Hotel McCoy started Art Fest in 2019, and has been hosting artists and vendors ever since. However, this year is a little special. The pandemic forced the festival to reduce its size, but this is the first year the event is back in full swing.
With over 50 artists and 15 hotel rooms converted into displays and art spaces, visitors of art fest are immersed in an exciting, creative environment.
“Hotel McCoy has always been about bringing in the heartbeat and voice of the community into our business, so obviously as an art hotel, we feel art is a universal language,” said Nicole Dahl, creative director at Hotel McCoy.
“This festival is a way for the community to meet and support local artists.”

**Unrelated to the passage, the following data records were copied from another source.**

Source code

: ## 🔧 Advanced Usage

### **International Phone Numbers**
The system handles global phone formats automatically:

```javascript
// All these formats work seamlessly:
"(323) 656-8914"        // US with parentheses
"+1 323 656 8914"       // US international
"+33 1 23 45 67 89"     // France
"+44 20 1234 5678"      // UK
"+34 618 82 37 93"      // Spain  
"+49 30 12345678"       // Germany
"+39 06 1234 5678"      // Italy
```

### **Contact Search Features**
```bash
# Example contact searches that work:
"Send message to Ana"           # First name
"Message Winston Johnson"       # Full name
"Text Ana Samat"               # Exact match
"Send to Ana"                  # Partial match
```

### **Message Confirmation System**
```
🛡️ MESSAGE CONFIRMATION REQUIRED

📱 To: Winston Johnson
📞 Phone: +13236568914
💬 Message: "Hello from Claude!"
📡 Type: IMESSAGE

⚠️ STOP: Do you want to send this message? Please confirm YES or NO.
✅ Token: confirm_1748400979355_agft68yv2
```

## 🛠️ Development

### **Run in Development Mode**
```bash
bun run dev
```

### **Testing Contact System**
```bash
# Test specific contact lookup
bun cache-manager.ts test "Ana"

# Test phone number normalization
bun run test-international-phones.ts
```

Artists have been prepping for Art Fest for quite some time. Several muralists have been sketching and painting for weeks and are showing off their skills with painting their murals live for everyone to see.
Artists like Christina Thomas say they enjoy being able to share their art with as many people as possible.
“Being able to bring an immersive live performance for people is even better, it just takes it to the next level,” she says. “It’s almost a healing energy with art, you know? So people can just come in and be immersed in my world that I create for them.”
The festival also helps artists get exposure, with the chance to not only get more clients, but to spread appreciation for art in every media.
“I haven’t even opened my room yet and I already have different people asking me for my card and everything. It’s just great to be out in the community, and get to connect with people,” Thomas said.
“Because as artists, we’re used to being hermits and creating all the time solo, so it’s so nice to get out and actually see people interact with the art.”
Art fest also helps out the vendors. Unlike some fairs and markets, vendors at Hotel McCoy don’t have to pay a vendor fee, which eases any financial stress and allows them to focus on their products and customers.
“Everything counts these days, so them taking that into consideration and being intentional about that, it goes a long way,” said Drew Berryhill, owner of Drewtopia. “Having the freedom of running my own business, and being able to create and work with plants is a dream come true.”